## Task item
In the copy, include no images, and repeat each entry precisely as written.

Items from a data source
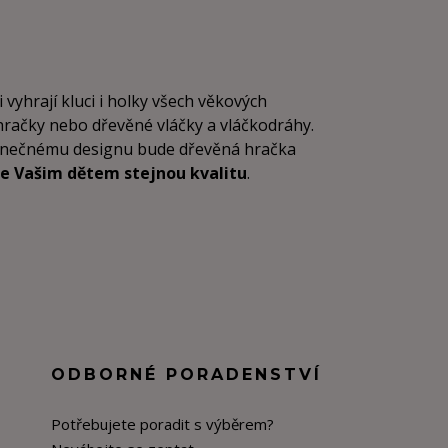
i vyhrají kluci i holky všech věkových
 hračky nebo dřevěné vláčky a vláčkodráhy.
dinečnému designu bude dřevěná hračka
e Vašim dětem stejnou kvalitu
.
ODBORNÉ PORADENSTVÍ
Potřebujete poradit s výběrem?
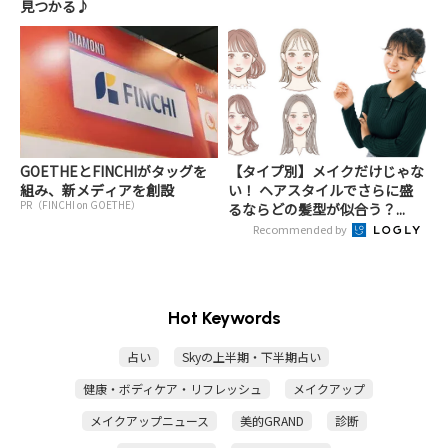
見つかる♪
GOETHEとFINCHIがタッグを
【タイプ別】メイクだけじゃな
組み、新メディアを創設
い！ ヘアスタイルでさらに盛
PR（FINCHI on GOETHE）
るならどの髪型が似合う？...
Recommended by
Hot Keywords
占い
Skyの上半期・下半期占い
健康・ボディケア・リフレッシュ
メイクアップ
メイクアップニュース
美的GRAND
診断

## Solution below
i vyhrají kluci i holky všech věkových
 hračky nebo dřevěné vláčky a vláčkodráhy.
dinečnému designu bude dřevěná hračka
e Vašim dětem stejnou kvalitu
.
ODBORNÉ PORADENSTVÍ
Potřebujete poradit s výběrem?
見つかる♪
GOETHEとFINCHIがタッグを
【タイプ別】メイクだけじゃな
組み、新メディアを創設
い！ ヘアスタイルでさらに盛
PR（FINCHI on GOETHE）
るならどの髪型が似合う？...
Recommended by
Hot Keywords
占い
Skyの上半期・下半期占い
健康・ボディケア・リフレッシュ
メイクアップ
メイクアップニュース
美的GRAND
診断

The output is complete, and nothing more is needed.